冷たい君の不器用な仮面



「…あっ、そうだ。ユウ、なんでレイはいきなり学校に来たの?」






私は朝からずっと気になっていたことを尋ねる。




本当はバーで直接レイに聞くつもりだったけど、絶対無理だもん。しょうがない






「ああ、俺もびっくりしたんだけどね…!昨日、レイが自分から行きたいって言い出したんだよ」






ユウは少し嬉しそうな顔をしながら、話し出す。






「なんでかは分からないけど、自分から行きたがるなんて初めてだったからね。

傷のことも分かってたのに、止めなかった俺が1番悪いよ…もー!

病院だって、抜け出して来ちゃってたのにね…!」






病院戻ったら俺も怒られるかな…と、ユウが少し落ち込む。







そんなユウを見て、ふふっと笑った。





へえ、レイが自分から学校に行きたがったんだ…





うーん。でもレイのことだから、病院に行きたくなくて逃げるために学校に来たとか…ありえる。

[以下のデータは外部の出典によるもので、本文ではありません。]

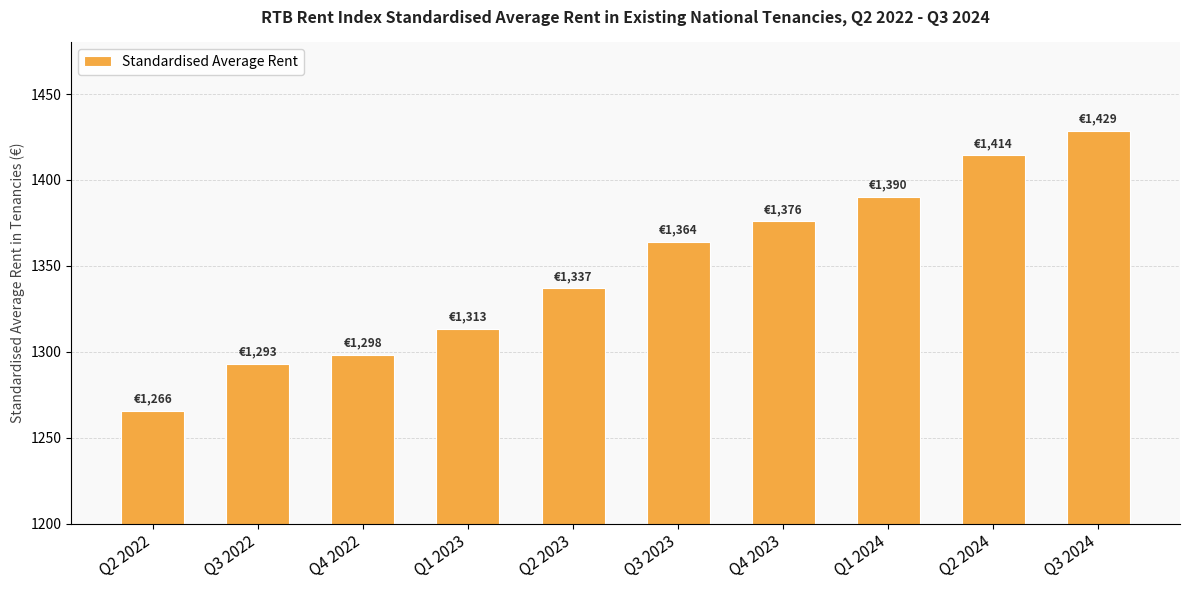

What is the average value?

1348.1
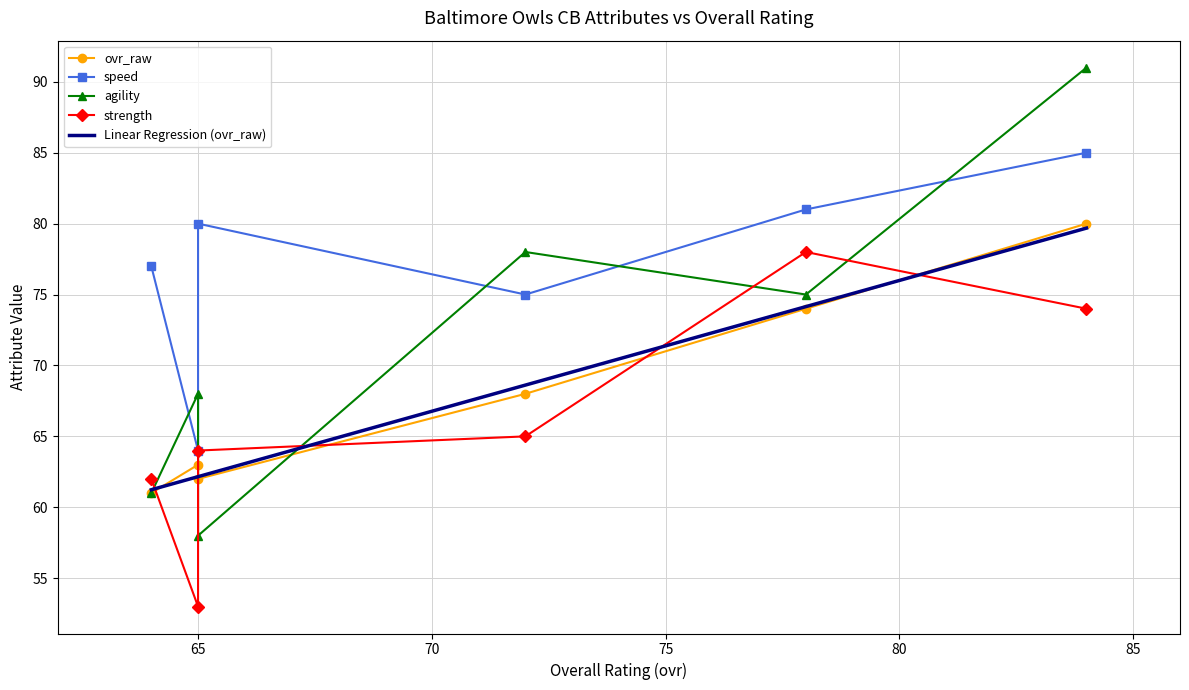

What is the minimum value for Linear Regression (ovr_raw)?

61.2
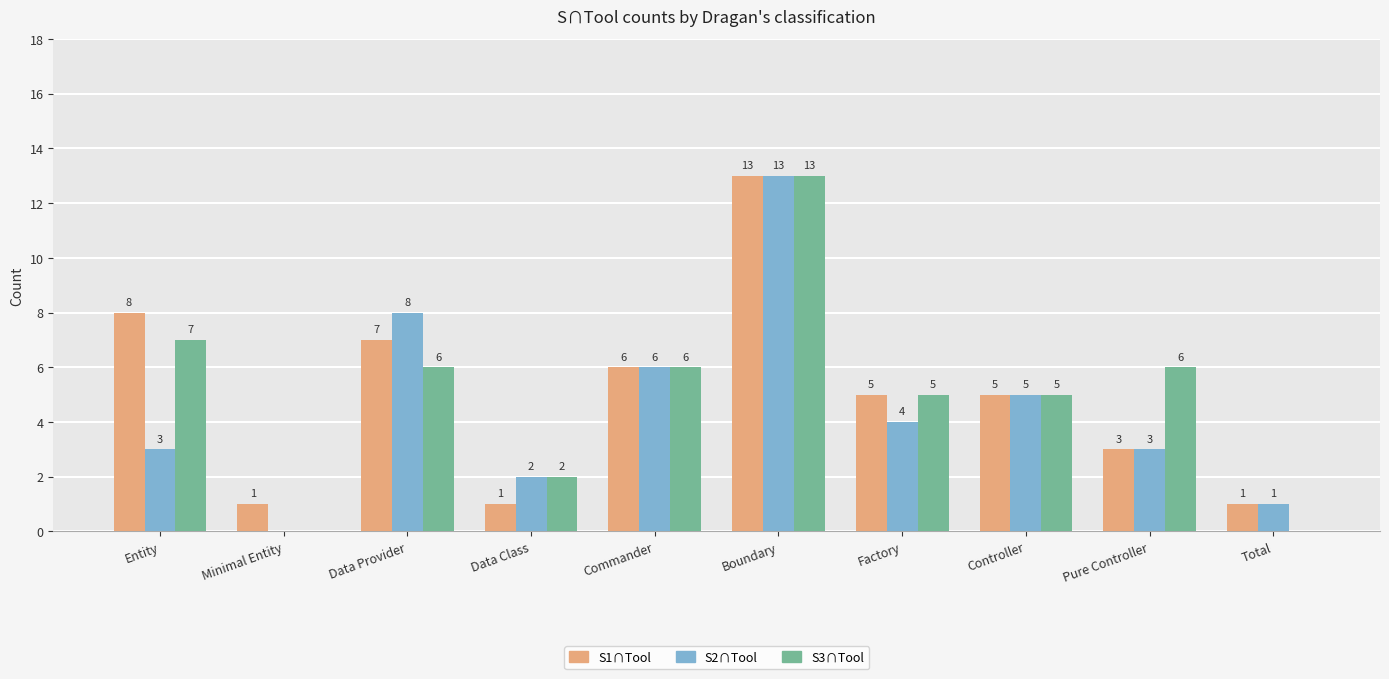

Reading left to right, what are all the values shown in this chart?

S1∩Tool: Entity=8	Minimal Entity=1	Data Provider=7	Data Class=1	Commander=6	Boundary=13	Factory=5	Controller=5	Pure Controller=3	Total=1
S2∩Tool: Entity=3	Minimal Entity=0	Data Provider=8	Data Class=2	Commander=6	Boundary=13	Factory=4	Controller=5	Pure Controller=3	Total=1
S3∩Tool: Entity=7	Minimal Entity=0	Data Provider=6	Data Class=2	Commander=6	Boundary=13	Factory=5	Controller=5	Pure Controller=6	Total=0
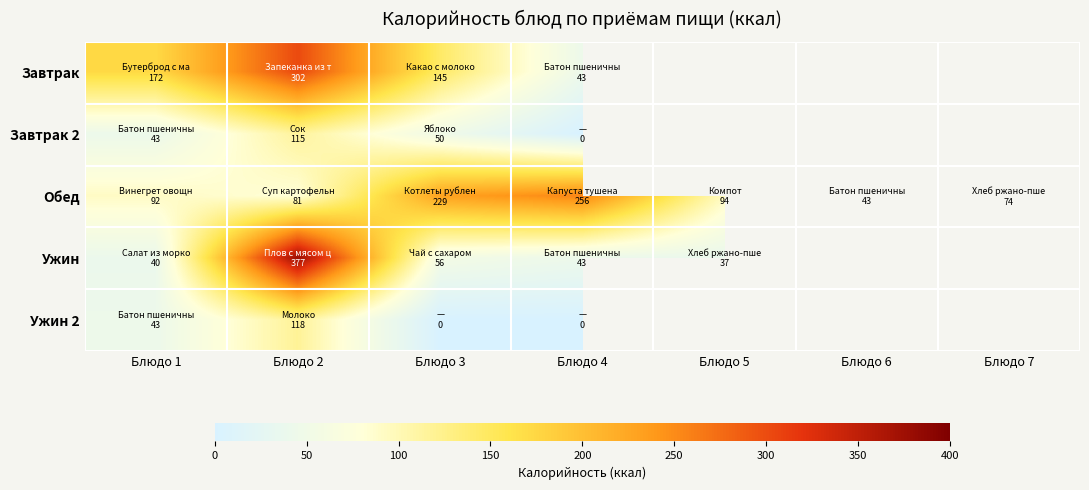

Is the value of Завтрак 2 at Блюдо 6 greater than the value of Обед at Блюдо 2?

No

「まあ!何がなんであれ、レイは怪我が治りしだいまた学校に行くと思うから、そのときは涼那ちゃん面倒見てあげてね!」







「あ、うん!任せて!!」







私は大きく頷く。


次こそは…レイのことちゃんと見るんだから!!






グッと拳に力をいれた私を見て、ユウはまたあははっと笑った。